Task to carry out —
Reproduce all entries verbatim, with nothing added or dropped.

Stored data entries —
____

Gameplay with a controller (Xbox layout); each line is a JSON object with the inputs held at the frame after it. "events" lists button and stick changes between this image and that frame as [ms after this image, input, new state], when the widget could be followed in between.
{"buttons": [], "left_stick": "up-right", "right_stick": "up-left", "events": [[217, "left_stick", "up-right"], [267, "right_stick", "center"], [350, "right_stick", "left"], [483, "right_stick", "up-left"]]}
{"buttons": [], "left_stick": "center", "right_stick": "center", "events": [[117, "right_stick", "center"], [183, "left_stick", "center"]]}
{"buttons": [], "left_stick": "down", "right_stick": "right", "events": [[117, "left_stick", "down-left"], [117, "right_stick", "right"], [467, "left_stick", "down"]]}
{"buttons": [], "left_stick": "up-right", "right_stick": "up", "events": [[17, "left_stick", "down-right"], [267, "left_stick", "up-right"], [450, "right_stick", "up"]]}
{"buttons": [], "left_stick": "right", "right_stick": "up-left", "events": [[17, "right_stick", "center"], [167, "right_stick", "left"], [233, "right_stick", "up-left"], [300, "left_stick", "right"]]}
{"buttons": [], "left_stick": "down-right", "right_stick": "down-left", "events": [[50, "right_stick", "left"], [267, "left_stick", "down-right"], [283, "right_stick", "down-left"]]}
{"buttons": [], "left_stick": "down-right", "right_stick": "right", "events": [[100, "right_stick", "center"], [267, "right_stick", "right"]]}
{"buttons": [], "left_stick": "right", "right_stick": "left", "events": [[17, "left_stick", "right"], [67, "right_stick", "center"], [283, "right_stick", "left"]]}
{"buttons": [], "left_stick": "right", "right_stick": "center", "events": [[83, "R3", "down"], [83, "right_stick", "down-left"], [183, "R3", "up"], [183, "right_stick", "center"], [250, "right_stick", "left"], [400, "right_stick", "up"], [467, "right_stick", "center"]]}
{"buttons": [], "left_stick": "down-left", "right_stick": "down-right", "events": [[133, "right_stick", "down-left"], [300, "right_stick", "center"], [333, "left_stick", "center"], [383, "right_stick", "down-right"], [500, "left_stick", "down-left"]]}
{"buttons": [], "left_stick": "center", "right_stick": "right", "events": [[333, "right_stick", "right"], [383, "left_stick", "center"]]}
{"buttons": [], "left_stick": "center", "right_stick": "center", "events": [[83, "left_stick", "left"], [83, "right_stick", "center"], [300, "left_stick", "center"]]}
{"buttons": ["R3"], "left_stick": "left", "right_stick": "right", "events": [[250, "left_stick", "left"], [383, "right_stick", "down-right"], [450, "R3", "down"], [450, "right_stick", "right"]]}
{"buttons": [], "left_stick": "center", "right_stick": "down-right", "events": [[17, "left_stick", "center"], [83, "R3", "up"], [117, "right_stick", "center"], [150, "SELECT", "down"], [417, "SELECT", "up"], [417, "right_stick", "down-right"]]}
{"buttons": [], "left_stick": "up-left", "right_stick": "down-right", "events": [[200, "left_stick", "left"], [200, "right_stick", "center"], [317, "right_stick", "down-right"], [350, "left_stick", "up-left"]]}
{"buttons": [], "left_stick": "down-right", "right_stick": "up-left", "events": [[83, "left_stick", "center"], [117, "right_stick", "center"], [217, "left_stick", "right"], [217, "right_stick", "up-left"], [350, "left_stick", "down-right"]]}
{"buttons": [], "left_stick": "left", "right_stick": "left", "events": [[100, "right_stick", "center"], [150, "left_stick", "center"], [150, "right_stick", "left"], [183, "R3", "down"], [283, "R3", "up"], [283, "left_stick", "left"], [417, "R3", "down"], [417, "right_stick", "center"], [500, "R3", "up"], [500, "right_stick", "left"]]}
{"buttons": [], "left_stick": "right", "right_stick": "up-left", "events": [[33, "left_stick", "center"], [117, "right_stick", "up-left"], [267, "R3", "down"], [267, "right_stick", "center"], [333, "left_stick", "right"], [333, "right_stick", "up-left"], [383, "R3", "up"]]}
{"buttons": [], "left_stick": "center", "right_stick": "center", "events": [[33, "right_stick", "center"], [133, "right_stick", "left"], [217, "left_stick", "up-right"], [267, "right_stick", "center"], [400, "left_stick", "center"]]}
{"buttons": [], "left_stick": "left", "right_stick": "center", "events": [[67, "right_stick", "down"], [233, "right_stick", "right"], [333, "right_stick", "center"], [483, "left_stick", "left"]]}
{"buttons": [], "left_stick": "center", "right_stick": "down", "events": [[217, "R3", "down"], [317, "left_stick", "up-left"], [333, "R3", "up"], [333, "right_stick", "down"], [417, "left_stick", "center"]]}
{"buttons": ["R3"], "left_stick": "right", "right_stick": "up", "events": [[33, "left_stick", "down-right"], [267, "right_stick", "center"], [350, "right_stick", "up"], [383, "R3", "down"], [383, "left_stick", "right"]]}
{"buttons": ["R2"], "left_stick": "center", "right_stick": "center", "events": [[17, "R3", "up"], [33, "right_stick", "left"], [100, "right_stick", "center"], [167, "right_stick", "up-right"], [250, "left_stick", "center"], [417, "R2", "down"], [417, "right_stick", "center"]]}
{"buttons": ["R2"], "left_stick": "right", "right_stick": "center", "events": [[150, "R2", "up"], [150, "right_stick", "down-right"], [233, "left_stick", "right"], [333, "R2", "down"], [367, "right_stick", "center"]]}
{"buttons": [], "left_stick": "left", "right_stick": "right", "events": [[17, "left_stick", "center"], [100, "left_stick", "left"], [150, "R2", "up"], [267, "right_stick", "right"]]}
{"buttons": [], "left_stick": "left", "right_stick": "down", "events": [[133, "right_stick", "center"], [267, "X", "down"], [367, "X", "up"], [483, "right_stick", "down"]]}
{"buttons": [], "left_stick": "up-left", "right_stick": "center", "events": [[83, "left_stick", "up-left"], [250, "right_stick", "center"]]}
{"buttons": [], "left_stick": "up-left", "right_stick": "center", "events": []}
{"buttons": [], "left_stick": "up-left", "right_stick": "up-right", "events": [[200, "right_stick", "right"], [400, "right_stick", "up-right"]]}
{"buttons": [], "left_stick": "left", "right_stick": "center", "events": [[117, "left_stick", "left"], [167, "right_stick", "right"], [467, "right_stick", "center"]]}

____

Solution for this problem —
Gameplay with a controller (Xbox layout); each line is a JSON object with the inputs held at the frame after it. "events" lists button and stick changes between this image and that frame as [ms after this image, input, new state], when the widget could be followed in between.
{"buttons": [], "left_stick": "up-right", "right_stick": "up-left", "events": [[217, "left_stick", "up-right"], [267, "right_stick", "center"], [350, "right_stick", "left"], [483, "right_stick", "up-left"]]}
{"buttons": [], "left_stick": "center", "right_stick": "center", "events": [[117, "right_stick", "center"], [183, "left_stick", "center"]]}
{"buttons": [], "left_stick": "down", "right_stick": "right", "events": [[117, "left_stick", "down-left"], [117, "right_stick", "right"], [467, "left_stick", "down"]]}
{"buttons": [], "left_stick": "up-right", "right_stick": "up", "events": [[17, "left_stick", "down-right"], [267, "left_stick", "up-right"], [450, "right_stick", "up"]]}
{"buttons": [], "left_stick": "right", "right_stick": "up-left", "events": [[17, "right_stick", "center"], [167, "right_stick", "left"], [233, "right_stick", "up-left"], [300, "left_stick", "right"]]}
{"buttons": [], "left_stick": "down-right", "right_stick": "down-left", "events": [[50, "right_stick", "left"], [267, "left_stick", "down-right"], [283, "right_stick", "down-left"]]}
{"buttons": [], "left_stick": "down-right", "right_stick": "right", "events": [[100, "right_stick", "center"], [267, "right_stick", "right"]]}
{"buttons": [], "left_stick": "right", "right_stick": "left", "events": [[17, "left_stick", "right"], [67, "right_stick", "center"], [283, "right_stick", "left"]]}
{"buttons": [], "left_stick": "right", "right_stick": "center", "events": [[83, "R3", "down"], [83, "right_stick", "down-left"], [183, "R3", "up"], [183, "right_stick", "center"], [250, "right_stick", "left"], [400, "right_stick", "up"], [467, "right_stick", "center"]]}
{"buttons": [], "left_stick": "down-left", "right_stick": "down-right", "events": [[133, "right_stick", "down-left"], [300, "right_stick", "center"], [333, "left_stick", "center"], [383, "right_stick", "down-right"], [500, "left_stick", "down-left"]]}
{"buttons": [], "left_stick": "center", "right_stick": "right", "events": [[333, "right_stick", "right"], [383, "left_stick", "center"]]}
{"buttons": [], "left_stick": "center", "right_stick": "center", "events": [[83, "left_stick", "left"], [83, "right_stick", "center"], [300, "left_stick", "center"]]}
{"buttons": ["R3"], "left_stick": "left", "right_stick": "right", "events": [[250, "left_stick", "left"], [383, "right_stick", "down-right"], [450, "R3", "down"], [450, "right_stick", "right"]]}
{"buttons": [], "left_stick": "center", "right_stick": "down-right", "events": [[17, "left_stick", "center"], [83, "R3", "up"], [117, "right_stick", "center"], [150, "SELECT", "down"], [417, "SELECT", "up"], [417, "right_stick", "down-right"]]}
{"buttons": [], "left_stick": "up-left", "right_stick": "down-right", "events": [[200, "left_stick", "left"], [200, "right_stick", "center"], [317, "right_stick", "down-right"], [350, "left_stick", "up-left"]]}
{"buttons": [], "left_stick": "down-right", "right_stick": "up-left", "events": [[83, "left_stick", "center"], [117, "right_stick", "center"], [217, "left_stick", "right"], [217, "right_stick", "up-left"], [350, "left_stick", "down-right"]]}
{"buttons": [], "left_stick": "left", "right_stick": "left", "events": [[100, "right_stick", "center"], [150, "left_stick", "center"], [150, "right_stick", "left"], [183, "R3", "down"], [283, "R3", "up"], [283, "left_stick", "left"], [417, "R3", "down"], [417, "right_stick", "center"], [500, "R3", "up"], [500, "right_stick", "left"]]}
{"buttons": [], "left_stick": "right", "right_stick": "up-left", "events": [[33, "left_stick", "center"], [117, "right_stick", "up-left"], [267, "R3", "down"], [267, "right_stick", "center"], [333, "left_stick", "right"], [333, "right_stick", "up-left"], [383, "R3", "up"]]}
{"buttons": [], "left_stick": "center", "right_stick": "center", "events": [[33, "right_stick", "center"], [133, "right_stick", "left"], [217, "left_stick", "up-right"], [267, "right_stick", "center"], [400, "left_stick", "center"]]}
{"buttons": [], "left_stick": "left", "right_stick": "center", "events": [[67, "right_stick", "down"], [233, "right_stick", "right"], [333, "right_stick", "center"], [483, "left_stick", "left"]]}
{"buttons": [], "left_stick": "center", "right_stick": "down", "events": [[217, "R3", "down"], [317, "left_stick", "up-left"], [333, "R3", "up"], [333, "right_stick", "down"], [417, "left_stick", "center"]]}
{"buttons": ["R3"], "left_stick": "right", "right_stick": "up", "events": [[33, "left_stick", "down-right"], [267, "right_stick", "center"], [350, "right_stick", "up"], [383, "R3", "down"], [383, "left_stick", "right"]]}
{"buttons": ["R2"], "left_stick": "center", "right_stick": "center", "events": [[17, "R3", "up"], [33, "right_stick", "left"], [100, "right_stick", "center"], [167, "right_stick", "up-right"], [250, "left_stick", "center"], [417, "R2", "down"], [417, "right_stick", "center"]]}
{"buttons": ["R2"], "left_stick": "right", "right_stick": "center", "events": [[150, "R2", "up"], [150, "right_stick", "down-right"], [233, "left_stick", "right"], [333, "R2", "down"], [367, "right_stick", "center"]]}
{"buttons": [], "left_stick": "left", "right_stick": "right", "events": [[17, "left_stick", "center"], [100, "left_stick", "left"], [150, "R2", "up"], [267, "right_stick", "right"]]}
{"buttons": [], "left_stick": "left", "right_stick": "down", "events": [[133, "right_stick", "center"], [267, "X", "down"], [367, "X", "up"], [483, "right_stick", "down"]]}
{"buttons": [], "left_stick": "up-left", "right_stick": "center", "events": [[83, "left_stick", "up-left"], [250, "right_stick", "center"]]}
{"buttons": [], "left_stick": "up-left", "right_stick": "center", "events": []}
{"buttons": [], "left_stick": "up-left", "right_stick": "up-right", "events": [[200, "right_stick", "right"], [400, "right_stick", "up-right"]]}
{"buttons": [], "left_stick": "left", "right_stick": "center", "events": [[117, "left_stick", "left"], [167, "right_stick", "right"], [467, "right_stick", "center"]]}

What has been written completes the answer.